Le professeur Lesage et sa mère, l’ont particulièrement traumatisée avec une recommandation particulière « mâcher ses aliments jusqu’à ce qu’ils deviennent aussi liquide qu’une soupe ». Promesse qu’elle avait faite à sa mère et qu’elle tenait. Chaque souvenir de l’auteure est décrit par des mots soigneusement sélectionnés, dressant un paysage, une atmosphère dans lequel le lecteur peut se plonger.
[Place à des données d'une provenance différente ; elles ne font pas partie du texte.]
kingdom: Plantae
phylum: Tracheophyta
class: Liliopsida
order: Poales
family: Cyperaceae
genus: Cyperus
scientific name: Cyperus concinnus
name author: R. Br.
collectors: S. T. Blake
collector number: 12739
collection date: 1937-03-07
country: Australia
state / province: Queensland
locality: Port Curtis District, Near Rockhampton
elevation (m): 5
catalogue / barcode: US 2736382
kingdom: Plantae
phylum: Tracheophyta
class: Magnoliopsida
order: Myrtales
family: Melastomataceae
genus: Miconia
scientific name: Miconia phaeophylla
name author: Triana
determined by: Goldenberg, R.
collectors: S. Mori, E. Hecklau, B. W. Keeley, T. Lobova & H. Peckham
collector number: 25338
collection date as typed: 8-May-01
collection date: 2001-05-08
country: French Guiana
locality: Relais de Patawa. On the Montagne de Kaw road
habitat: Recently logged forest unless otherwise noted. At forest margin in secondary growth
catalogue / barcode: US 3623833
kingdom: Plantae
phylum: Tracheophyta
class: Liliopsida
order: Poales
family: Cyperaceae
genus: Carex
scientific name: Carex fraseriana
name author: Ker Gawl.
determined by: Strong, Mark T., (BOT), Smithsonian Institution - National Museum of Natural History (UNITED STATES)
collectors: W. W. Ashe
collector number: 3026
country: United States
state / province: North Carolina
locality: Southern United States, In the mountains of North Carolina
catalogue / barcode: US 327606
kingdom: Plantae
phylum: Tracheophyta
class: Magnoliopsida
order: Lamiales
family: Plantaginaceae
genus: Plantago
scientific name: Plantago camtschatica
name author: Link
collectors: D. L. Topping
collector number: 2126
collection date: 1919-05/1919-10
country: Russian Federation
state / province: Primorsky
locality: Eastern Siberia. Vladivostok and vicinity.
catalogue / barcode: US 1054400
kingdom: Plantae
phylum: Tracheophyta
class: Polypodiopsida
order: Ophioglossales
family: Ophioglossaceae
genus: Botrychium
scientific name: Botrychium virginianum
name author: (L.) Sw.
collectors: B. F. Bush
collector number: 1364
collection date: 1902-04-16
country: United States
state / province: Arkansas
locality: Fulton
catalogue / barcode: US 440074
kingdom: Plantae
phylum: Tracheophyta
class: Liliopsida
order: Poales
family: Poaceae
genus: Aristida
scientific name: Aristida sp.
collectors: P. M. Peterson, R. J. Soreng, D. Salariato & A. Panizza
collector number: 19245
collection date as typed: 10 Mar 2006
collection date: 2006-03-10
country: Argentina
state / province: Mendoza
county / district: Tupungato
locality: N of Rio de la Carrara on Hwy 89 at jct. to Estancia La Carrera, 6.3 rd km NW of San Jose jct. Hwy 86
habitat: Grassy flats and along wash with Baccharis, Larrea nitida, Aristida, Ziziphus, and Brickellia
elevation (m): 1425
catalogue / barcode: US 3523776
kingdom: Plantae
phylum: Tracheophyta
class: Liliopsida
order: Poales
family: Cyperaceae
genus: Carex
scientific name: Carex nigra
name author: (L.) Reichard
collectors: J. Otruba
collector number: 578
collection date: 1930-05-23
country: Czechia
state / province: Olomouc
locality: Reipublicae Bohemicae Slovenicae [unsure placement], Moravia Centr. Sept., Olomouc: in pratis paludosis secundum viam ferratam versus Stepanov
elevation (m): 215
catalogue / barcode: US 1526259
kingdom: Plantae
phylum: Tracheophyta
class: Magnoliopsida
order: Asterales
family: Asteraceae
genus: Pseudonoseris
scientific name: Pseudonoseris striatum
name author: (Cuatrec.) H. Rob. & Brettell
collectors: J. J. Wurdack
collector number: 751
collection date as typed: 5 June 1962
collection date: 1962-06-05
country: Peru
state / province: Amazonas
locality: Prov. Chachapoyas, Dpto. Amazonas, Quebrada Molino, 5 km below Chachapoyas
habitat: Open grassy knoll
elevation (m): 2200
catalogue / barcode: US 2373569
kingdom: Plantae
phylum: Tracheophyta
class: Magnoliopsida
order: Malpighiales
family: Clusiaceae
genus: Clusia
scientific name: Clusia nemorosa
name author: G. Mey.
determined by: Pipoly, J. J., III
Le fait de ne pas raconter son enfance dans un ordre chronologique est symbolique et montre à la fois que le temps efface les souvenirs, comme le prouve la dernière phrase de son livre « m’efforcer de faire resurgir quelques moments […] qui disparaissent avec l’enfance », mais aussi que Nathalie nous décrit le point de vue de l’auteur à l’instant où elle écrit et non la perception ni le ressenti exact de l’enfant : « Il n’est pas possible que tu l’aies perçu ainsi sur le moment… » « Évidemment. Cela ne pouvait pas m’apparaître tel que je le vois à présent »

Le livre n’est pas une invitation pour le lecteur à en découvrir davantage sur Nathalie, mais plutôt un récit égoïste, qui sert Nathalie à soigner ses quelques traumatismes et nourrir sa nostalgie.
Cette œuvre nous dévoile une partie de l’enfance de l’auteur, à travers une écriture la plus proche possible du sincère, où elle n’est pas dépeinte comme l’imaginaire collectif d’une enfance heureuse et parfaite, mais comme le réel qu’a vécu l’auteur, avec bien sûr, des émotions qui rende le récit plus beau malgré tout.
L’auteur n’évoque toutefois que quelques instants de sa vie ce qui est un peu réducteur. La vie ne peut se résumer à quelques fragments d’une enfance. J’aurais apprécié lire une autobiographie plus dense, qui nous aurait permit de mieux connaître l’auteure dans l’intimité de sa vie et de sa carrière.
Cette autobiographie reste innovante et surprenant par la singularité de la forme que prend le récit, qui nous pousse à réfléchir et comprendre nos propres souvenirs et émotions.